Homelessness in America is a growing problem. A more gloomy reality about the homelessness problem in this nation is that a sizable number of those that are homeless are school-aged minors.
In the Atlanta Metropolitan Area alone, there are around 3,000 youths without a place to call home. WGCL-TV, a local Atlanta news station profiled this crisis on Friday (November 18th) in an online report. Thankfully, a local university is working to improve life for dozens of the youths in Atlanta who are dealing with homelessness.
Marcy Stidum, a faculty member at Kennesaw State University (KSU) has started the Campus Awareness Resource and Empowerment Center (CARE). Stidum and a young man named Belldevry Dubuche were profiled in the recent WGCL-TV report about youth homelessness and what KSU is doing to help.
Dubuche (who was living in shelter not too long ago) got referred to KSU after dealing with a two-year bout with homelessness. A local ministry got him in contact with Stidum and things started to get a little better.
“My role in his life is to help him set a plan that he can sustain and not have to repeat this moment again where he was homeless,” Stidum told WGCL-TV. CARE worked hard on Dubuche’s behalf and was able to help him find a job and apartment on campus.

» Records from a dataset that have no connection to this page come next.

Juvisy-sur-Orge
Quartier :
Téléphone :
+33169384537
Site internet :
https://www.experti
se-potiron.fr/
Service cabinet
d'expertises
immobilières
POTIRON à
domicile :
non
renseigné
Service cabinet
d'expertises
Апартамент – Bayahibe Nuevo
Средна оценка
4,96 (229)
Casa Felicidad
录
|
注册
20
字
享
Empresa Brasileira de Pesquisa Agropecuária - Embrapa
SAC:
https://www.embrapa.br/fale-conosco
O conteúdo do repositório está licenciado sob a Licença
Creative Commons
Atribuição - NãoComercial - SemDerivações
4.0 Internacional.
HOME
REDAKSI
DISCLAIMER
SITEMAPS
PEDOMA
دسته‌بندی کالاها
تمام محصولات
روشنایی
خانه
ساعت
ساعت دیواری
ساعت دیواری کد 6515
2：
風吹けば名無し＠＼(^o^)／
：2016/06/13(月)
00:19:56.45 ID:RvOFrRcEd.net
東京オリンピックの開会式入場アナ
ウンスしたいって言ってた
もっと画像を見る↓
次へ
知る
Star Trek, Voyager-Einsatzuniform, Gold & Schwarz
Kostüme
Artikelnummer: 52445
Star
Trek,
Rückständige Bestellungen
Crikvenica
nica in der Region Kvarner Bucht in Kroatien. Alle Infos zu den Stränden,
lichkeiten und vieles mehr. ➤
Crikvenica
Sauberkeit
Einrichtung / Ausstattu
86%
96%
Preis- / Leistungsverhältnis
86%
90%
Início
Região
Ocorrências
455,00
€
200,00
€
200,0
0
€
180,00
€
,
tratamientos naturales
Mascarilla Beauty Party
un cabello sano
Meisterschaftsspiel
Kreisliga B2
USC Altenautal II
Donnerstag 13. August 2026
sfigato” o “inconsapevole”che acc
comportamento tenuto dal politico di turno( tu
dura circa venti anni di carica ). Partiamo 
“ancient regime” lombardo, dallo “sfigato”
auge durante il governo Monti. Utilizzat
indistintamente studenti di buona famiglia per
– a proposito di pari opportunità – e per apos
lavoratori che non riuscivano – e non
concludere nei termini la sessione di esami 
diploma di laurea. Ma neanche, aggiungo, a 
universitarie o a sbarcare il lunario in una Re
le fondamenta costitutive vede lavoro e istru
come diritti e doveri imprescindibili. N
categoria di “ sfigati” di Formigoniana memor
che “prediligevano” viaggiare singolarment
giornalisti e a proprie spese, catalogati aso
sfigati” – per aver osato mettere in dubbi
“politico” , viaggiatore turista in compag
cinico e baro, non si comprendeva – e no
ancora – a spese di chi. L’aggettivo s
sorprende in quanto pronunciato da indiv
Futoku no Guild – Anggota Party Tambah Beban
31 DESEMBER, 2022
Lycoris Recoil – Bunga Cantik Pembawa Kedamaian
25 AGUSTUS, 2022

KSU’s CARE program is the first of its kind. No other college in the state of Georgia is helping homeless youths with a program like this. Today, KSU is helping around 80 youths with homelessness. However, these young people must attend school and work part-time to be eligible to receive the CARE program’s services.
Learning resourceful skills, becoming more employable, and exercising the stability needed to earn a living are some of the keys to avoiding homelessness and other plagues that are associated with poverty. Hopefully, other educational institutions in Georgia will follow KSU’s lead in the fight against youth homelessness.